In this blog post, we provide a detailed account of our ongoing R&D work to explore the viability, benefits and drawbacks of deploying containerised Slurm on Kubernetes. The source code for the project can be found here and includes a pre-packaged Helm chart for convenient deployment.
A traditional Slurm deployment contains a number of task-specific daemons. The obvious approach to running Slurm on Kubernetes is therefore to provide a separate pod for each daemon. This leads to the following pods:
- slurmctld - A single pod running the control daemon responsible for managing the job queue, monitoring worker nodes and allocating resources.
- slurmd - Multiple pods running the daemon for worker nodes.
- slurmdbd - A single pod providing the interface to the database used for persisting accounting records.
In addition to these core containerised services, we include the following components to mimic other important aspects of a traditional Slurm cluster:
- login - A pod which provides users access to Slurm commands and a shared work directory. It also provides an Open OnDemand web portal, as well as SSH access to the cluster, both of which can be accessed externally via a LoadBalancer service.
- mysql - A database pod for storing accounting records, backed by a Kubernetes PVC. Alternatively, an externally managed database can be specified in the Helm chart instead of this pod.
As Slurm requires a shared filesystem, we also developed a Helm chart for installing RookNFS. This can be installed to provide a Read-Write-Many (RWX)-capable storage class for testing and development, although the RookNFS operator has been deprecated and is no longer maintained.
Starting from a fork of an existing Slurm container cluster for docker compose,
we migrated it to Kubernetes, developed a Helm chart and began the process of productionising various aspects of the cluster.
For the sake of simplicity, the Slurm cluster is currently a single user system, as users must be created and configured inside of the login container,
but extending this to allow multiple users is a logical next step.
In this implementation, each of the nodes in a Slurm cluster is mapped to a Kubernetes pod as described above, and each pod runs a single container. But most "real" Slurm nodes will run multiple services - for example a login node requires Munge for authentication of Slurm communications, an SSH daemon, and an Apache web server to serve the Open OnDemand portal, while a worker node requires at least Munge and the slurmd daemon. This is currently implemented using a container entrypoint script to run the necessary binaries directly. While this is simple, it does impose some limitations on logging and service management.

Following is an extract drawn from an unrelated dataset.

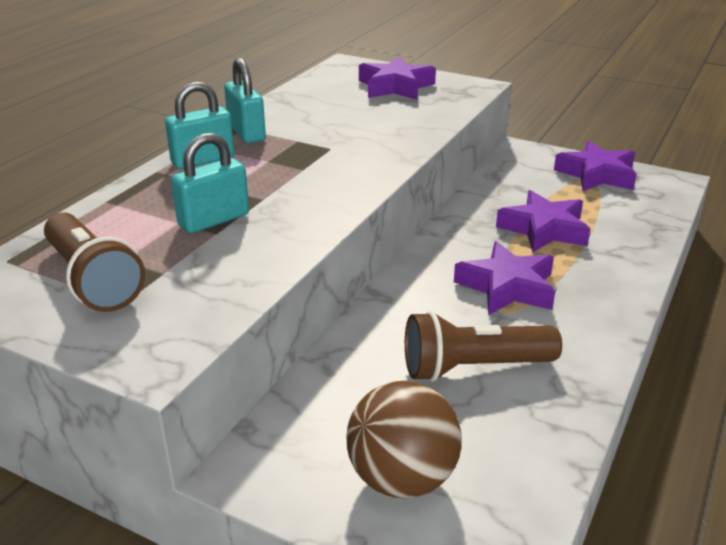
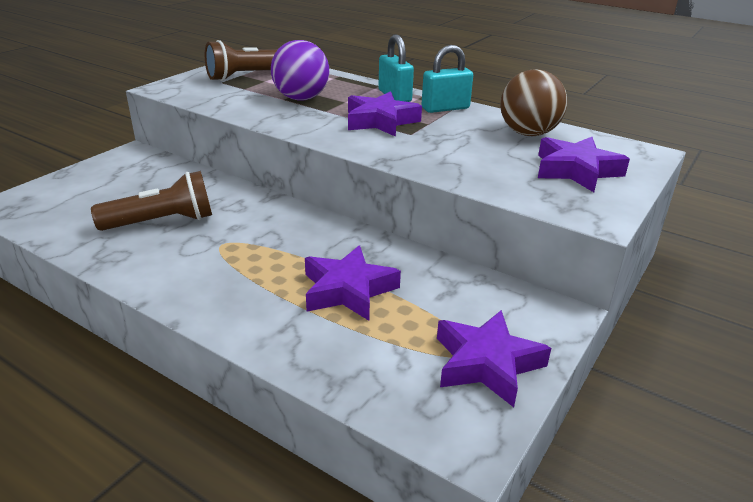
camera: 95 degrees right, 0 degrees up
(214, 220) = (301, 98): turquoise padlock -> purple ball
(402, 479) = (87, 189): brown ball -> brown ball (528, 133)
(474, 368) = (162, 222): brown flashlight -> brown flashlight turned 75 degrees clockwise
(507, 287) = (254, 251): purple star -> purple star (380, 121)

Another quirk of containerising Slurm is the need to run the slurmd containers as privileged. A common use case of Slurm clusters is to run containerised HPC workloads using a container system such as Apptainer or Singularity. These systems work by mounting bind paths from the host file system (which in this case is also a container!) into the workload container. This requires that the slurmd container has a privileged security context - granting a non-privileged container capabilities is not sufficent. This is not considered a major issue as it is no worse than for a non-containerised Slurm cluster, and Slurm provides its own isolation of workload processes. However the Slurm cluster should be deployed on its own dedicated Kubernetes cluster to prevent potential security issues. Ideally, some further investigation would be carried out to discover what is required to allow non-privileged containers to be used here.

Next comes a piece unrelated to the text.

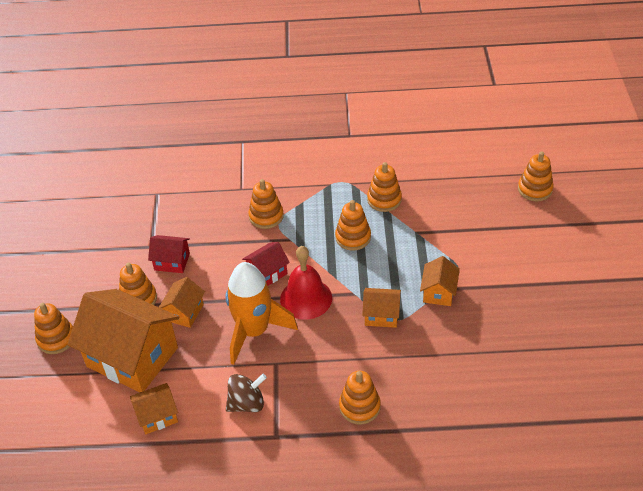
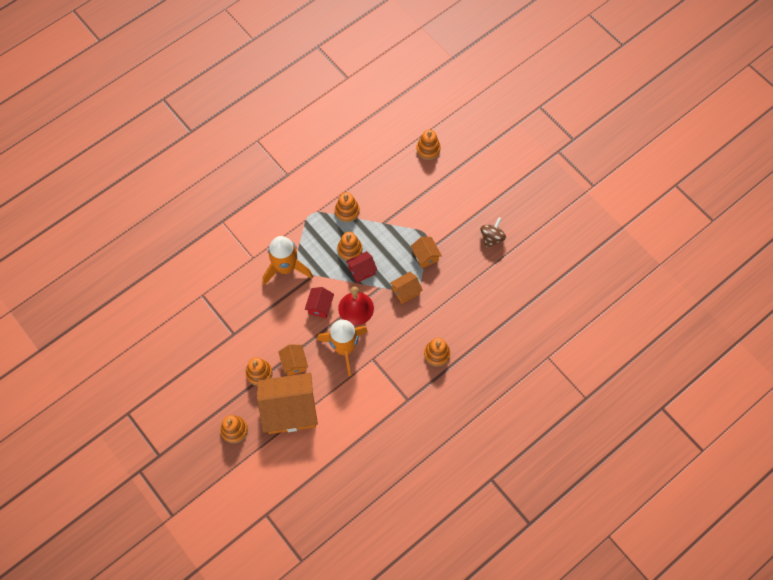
camera: 40 degrees left, 20 degrees up
(157, 416) = (336, 433): orange house -> none
(172, 261) = (256, 336): red house -> red house (362, 271)
(247, 403) = (377, 393): brown spinning top -> brown spinning top (491, 238)
(266, 216) = (286, 268): orange stacking toy -> orange rocket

Slurm Worker Node / Pod Configuration
A key design consideration for the migration to Kubernetes was how to ensure that the slurmd Kubernetes pods appeared as "Slurm worker nodes" with the correct behaviours. This had various aspects to it.

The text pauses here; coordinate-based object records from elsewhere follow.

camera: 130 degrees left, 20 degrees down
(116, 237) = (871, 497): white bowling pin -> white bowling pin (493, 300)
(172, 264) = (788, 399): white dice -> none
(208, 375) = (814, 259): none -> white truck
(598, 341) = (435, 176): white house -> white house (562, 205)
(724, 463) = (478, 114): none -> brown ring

Firstly, the StatefulSet API was chosen to manage the pods; while Slurm worker nodes don't necessarily require state, StatefulSets provide stable, predictable pod names which can be used
as Slurm node names, and are nicely abbreviated to a "hostlist expression" such as slurmd-[0-10] in the Slurm CLI tools. The slurmd daemons themselves are started as a
Dynamic Node using the -Z option. Such nodes are automatically added to the list of Slurm nodes and do not need to be defined in the slurm.conf
configuration file, making integration with the Helm cluster definition much simplier. Crucially, by default such nodes register with the same CPU and memory configuration as the system they are running on,
meaning Slurm will correctly schedule jobs requesting multiple "CPUs" (in Slurm's terminology, basically a core) or specific amounts of memory.
Secondly, as host networking is used for the slurmd pods (discussed below), the hostnames in a pod are in fact the Kubernetes node name.
The -N nodename option is therefore used to set the Slurm nodename from the pod name instead of the hostname, with the pod name
injected as an environment variable via the downward API.
Thirdly, DNS resolution of the slurmd pod names is provided by defining a headless service. Name
resolution from the slurmd pods to the other containers is provided by setting a pod DNS policy of ClusterFirstWithHostNet.
Lastly, we ensure only a single slurmd pod is run per Kubernetes node by defining the slurmd port on 6818 as requiring a hostPort.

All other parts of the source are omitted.